## PROBLEMS AND TASKS
1. Reproduce the news excerpt on the Cabo Delgado attacks below, everything from "When the group" down to "few Portuguese-speaking residents.".
2. In the news excerpt on the Cabo Delgado attacks below, how many dead have the raids since the last Sunday of May accounted for, according to official information?
3. Carry the news excerpt on the Cabo Delgado attacks below forward from its last sentence.

In an action attributed to a group of alleged Islamic inspiration suspected of being behind the other attacks on remote villages in the province of Cabo Delgado which have been taking place since October 2017 and the initial two-day siege of the village of Mocímboa da Praia that resulted in the invasion of police stations and the murder of two officers, a further ten people were murdered on May 27, some by beheading, in Nangamede and Monjane.
Raids since the last Sunday of May have already accounted for between 35 and 40 dead, according to official information.
When the group armed with machetes and firearms arrived, they began to loot “houses and ‘barracas’ [stalls]”, Salimo recounts with the help of Momade, one of the few Portuguese-speaking residents.
By moonlight, they went inside, taking food and valuables. Anybody who resisted or failed to flee ended up dead, like the first local secretary of the Mozambican Liberation Front (Frelimo), shot dead in his backyard – of the five casualties, and the only one with a prominent position in the community.
Salimo, Momade and the small crowd that surrounds them in the centre of the village fell silent when questioned about the origin of these aggressors.
Nassurulahe Dulá and Saide Bacar, two Muslim leaders interviewed by Lusa in Pemba and Montepuez respectively in the last eight months, blame foreign religious leaders who have opened mosques in Mozambique since 2104 preaching a brand of Islam opposed to that which has been the tradition in Mozambique, and denying the power of the state and imposing a sharia law.

## INPUT DATA
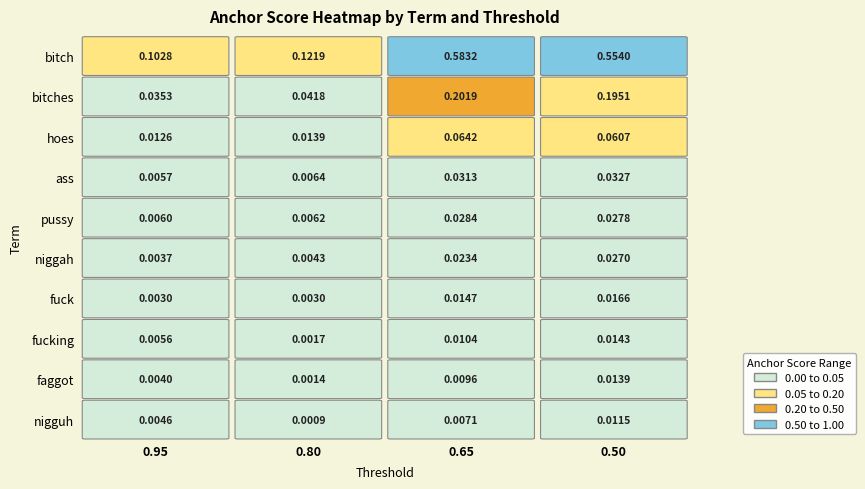

Which series has the largest range (max minus min)?

bitch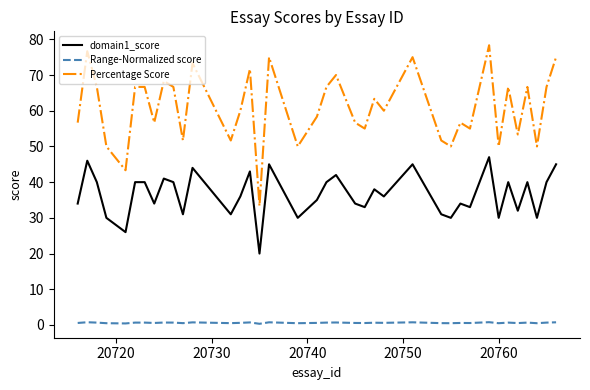

What is the highest value of the Percentage Score series?

78.3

## TASK-BY-TASK OUTPUTS
1.
When the group armed with machetes and firearms arrived, they began to loot “houses and ‘barracas’ [stalls]”, Salimo recounts with the help of Momade, one of the few Portuguese-speaking residents.

2. Between 35 and 40.

3.
They limit the freedom of women and children, who leave formal schooling, and promote armed violence for obscure purposes, residents say.
“We have tried many times to oppose these groups,” warning that “no one should join them”, but their grooming of recruits produces results, especially in areas where poor people with little schooling live, Dulá points out.
On repeated questioning, Salimo recalls that one of these leaders tried to open a mosque in Monjane for some time, but failed because the local people opposed the practice of his new religious customs.
This same person, or one of his associates, was arrested a few days ago by the authorities, after his property escaped the attack on the village unharmed, although it was among the richest, which led to the mistrust of the population, he adds.
A Muslim worker from Olumbe in Palma, location of one of the affected districts and a village near those attacked, says support was a bargaining chip.
In his Mwani ethnic group, one of those predominant in the region, he learned of businesses financed by new Islamic leaders who in return demanded attendance at the mosques they were opening.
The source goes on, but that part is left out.